> _Assignment_:
Could you count the lines in the listing that include the word "Allows"? Give only the number.

#### Record excerpts ####

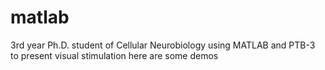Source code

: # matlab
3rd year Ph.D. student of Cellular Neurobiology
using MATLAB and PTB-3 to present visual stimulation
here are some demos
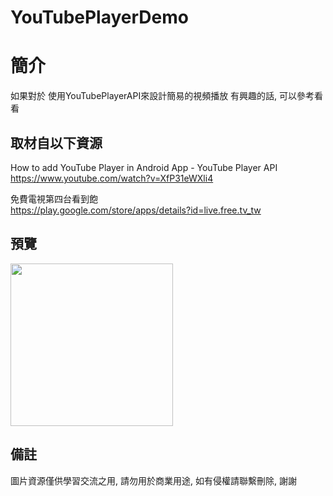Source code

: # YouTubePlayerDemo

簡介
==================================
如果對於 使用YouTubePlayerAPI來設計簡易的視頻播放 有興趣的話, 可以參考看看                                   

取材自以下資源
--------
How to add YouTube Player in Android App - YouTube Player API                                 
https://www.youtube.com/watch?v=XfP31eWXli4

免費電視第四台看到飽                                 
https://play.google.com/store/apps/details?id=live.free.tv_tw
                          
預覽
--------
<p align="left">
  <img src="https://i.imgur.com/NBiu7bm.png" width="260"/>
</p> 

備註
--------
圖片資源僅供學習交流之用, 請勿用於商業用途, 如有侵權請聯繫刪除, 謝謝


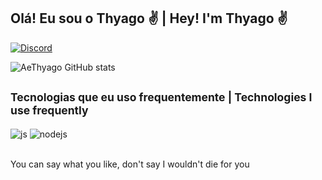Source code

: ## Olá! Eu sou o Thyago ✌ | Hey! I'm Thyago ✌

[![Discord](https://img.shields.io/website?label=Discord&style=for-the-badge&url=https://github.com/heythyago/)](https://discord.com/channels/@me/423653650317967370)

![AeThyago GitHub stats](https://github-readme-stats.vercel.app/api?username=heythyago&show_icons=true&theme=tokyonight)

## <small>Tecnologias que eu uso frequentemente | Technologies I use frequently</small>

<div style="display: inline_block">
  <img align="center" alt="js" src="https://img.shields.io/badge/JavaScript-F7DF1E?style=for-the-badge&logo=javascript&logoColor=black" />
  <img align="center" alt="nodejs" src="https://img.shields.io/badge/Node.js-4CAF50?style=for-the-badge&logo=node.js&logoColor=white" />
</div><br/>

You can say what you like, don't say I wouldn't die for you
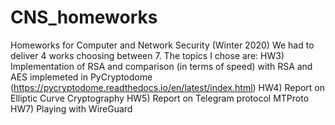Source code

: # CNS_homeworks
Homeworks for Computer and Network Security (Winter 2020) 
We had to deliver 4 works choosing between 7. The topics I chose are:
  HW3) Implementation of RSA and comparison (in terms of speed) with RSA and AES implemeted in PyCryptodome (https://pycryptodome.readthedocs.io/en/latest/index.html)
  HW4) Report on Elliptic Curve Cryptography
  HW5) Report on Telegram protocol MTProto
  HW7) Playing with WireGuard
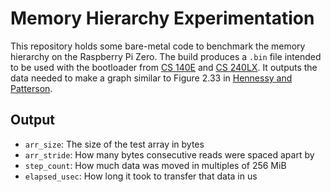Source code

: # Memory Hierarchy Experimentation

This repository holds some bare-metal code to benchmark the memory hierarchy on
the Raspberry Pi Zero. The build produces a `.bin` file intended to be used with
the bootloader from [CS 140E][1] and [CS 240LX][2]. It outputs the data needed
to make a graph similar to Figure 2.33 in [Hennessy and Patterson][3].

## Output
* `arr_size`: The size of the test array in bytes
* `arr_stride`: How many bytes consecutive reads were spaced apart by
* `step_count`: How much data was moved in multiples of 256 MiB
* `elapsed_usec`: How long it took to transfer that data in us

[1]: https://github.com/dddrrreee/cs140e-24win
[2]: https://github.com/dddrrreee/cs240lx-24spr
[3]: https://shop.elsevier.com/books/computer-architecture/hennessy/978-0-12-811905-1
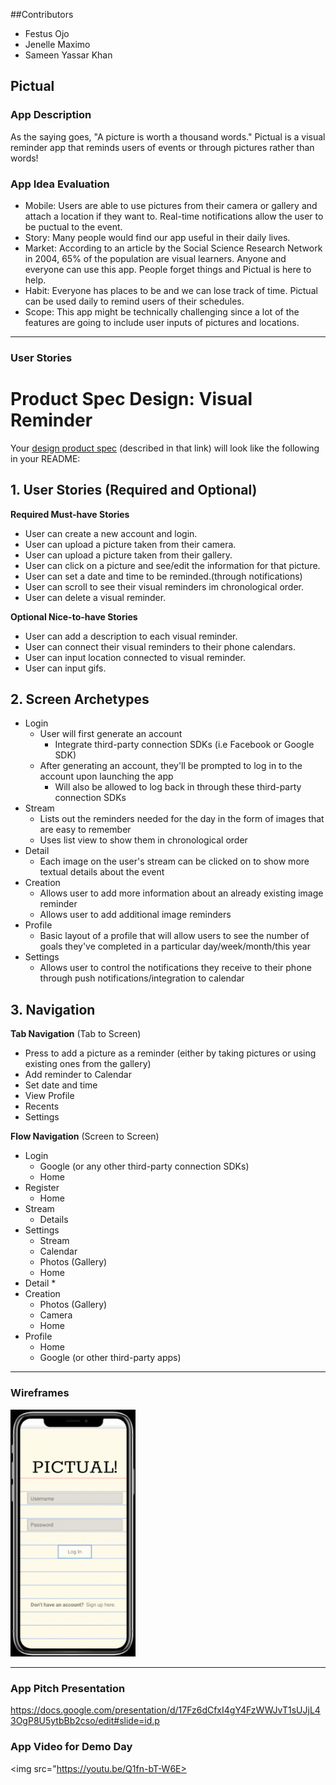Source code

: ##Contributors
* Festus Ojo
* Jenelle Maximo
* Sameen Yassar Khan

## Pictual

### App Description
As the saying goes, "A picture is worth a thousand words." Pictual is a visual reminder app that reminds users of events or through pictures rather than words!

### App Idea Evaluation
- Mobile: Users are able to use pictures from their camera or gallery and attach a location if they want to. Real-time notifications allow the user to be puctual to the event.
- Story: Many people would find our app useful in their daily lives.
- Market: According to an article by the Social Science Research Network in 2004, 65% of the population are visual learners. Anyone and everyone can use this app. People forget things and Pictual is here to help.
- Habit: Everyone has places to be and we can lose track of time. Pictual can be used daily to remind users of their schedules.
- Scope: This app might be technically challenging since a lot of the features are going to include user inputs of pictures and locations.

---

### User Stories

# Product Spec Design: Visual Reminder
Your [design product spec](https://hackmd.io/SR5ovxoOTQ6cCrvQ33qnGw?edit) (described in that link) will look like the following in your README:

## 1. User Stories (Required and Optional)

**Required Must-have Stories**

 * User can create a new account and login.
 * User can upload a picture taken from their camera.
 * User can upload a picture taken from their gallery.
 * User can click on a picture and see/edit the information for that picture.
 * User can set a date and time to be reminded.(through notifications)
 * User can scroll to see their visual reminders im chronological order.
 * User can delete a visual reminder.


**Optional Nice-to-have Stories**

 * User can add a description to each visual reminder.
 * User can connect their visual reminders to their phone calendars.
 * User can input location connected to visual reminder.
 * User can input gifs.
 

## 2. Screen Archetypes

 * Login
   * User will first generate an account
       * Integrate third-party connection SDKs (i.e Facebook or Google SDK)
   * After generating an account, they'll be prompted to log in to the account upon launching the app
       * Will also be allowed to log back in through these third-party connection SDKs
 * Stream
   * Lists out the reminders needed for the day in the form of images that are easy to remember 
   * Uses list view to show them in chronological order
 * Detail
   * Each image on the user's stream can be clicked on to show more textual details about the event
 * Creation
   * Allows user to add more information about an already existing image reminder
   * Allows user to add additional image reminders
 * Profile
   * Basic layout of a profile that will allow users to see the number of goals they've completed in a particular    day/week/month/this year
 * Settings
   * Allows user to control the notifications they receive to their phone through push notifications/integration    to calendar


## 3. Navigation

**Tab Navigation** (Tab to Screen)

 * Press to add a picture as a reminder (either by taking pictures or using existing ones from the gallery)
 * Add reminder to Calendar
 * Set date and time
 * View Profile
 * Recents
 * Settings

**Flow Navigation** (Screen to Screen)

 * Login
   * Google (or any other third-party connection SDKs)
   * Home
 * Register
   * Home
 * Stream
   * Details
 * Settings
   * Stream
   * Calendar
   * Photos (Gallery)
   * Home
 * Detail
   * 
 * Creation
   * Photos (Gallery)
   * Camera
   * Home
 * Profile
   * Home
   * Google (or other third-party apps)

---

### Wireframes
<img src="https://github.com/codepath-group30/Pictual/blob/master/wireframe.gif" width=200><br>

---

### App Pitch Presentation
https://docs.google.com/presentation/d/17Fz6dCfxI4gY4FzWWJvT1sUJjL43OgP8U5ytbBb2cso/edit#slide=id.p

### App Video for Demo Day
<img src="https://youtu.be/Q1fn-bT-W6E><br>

####
#### Record excerpts ####

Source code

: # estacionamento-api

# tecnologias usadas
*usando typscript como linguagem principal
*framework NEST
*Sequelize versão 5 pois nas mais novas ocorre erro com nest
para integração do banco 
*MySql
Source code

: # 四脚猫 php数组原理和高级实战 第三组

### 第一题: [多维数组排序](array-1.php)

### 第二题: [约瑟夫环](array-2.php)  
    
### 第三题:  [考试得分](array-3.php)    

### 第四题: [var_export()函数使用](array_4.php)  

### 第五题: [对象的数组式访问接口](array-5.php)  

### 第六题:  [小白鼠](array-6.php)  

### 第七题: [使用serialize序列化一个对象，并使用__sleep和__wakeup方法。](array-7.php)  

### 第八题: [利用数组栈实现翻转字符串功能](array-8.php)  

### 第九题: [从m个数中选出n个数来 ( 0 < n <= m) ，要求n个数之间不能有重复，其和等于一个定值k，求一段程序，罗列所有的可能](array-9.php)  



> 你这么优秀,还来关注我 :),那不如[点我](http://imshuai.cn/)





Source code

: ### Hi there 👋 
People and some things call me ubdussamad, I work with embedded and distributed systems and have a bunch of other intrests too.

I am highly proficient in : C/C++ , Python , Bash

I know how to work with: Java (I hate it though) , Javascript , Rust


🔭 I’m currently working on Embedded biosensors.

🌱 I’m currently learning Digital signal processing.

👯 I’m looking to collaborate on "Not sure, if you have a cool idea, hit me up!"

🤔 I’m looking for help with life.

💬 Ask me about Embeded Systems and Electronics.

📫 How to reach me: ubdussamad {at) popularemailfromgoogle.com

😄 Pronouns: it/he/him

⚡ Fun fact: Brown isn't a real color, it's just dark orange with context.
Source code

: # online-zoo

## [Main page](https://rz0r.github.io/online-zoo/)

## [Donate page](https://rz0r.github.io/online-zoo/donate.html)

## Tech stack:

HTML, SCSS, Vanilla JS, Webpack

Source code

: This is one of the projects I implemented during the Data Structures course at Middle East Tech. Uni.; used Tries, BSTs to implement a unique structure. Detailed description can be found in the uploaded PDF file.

####
#### Record excerpts ####

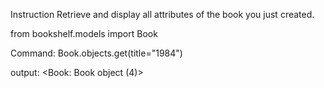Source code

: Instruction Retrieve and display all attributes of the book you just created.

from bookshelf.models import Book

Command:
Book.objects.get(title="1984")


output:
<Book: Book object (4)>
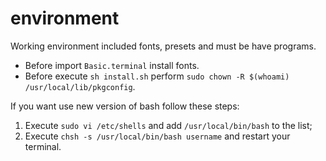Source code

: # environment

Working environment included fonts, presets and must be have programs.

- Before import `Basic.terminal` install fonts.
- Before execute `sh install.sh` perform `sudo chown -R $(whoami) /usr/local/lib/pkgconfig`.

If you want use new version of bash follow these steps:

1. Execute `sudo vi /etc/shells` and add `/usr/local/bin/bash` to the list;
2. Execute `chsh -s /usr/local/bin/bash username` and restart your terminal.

####

> _Expected answer_:
3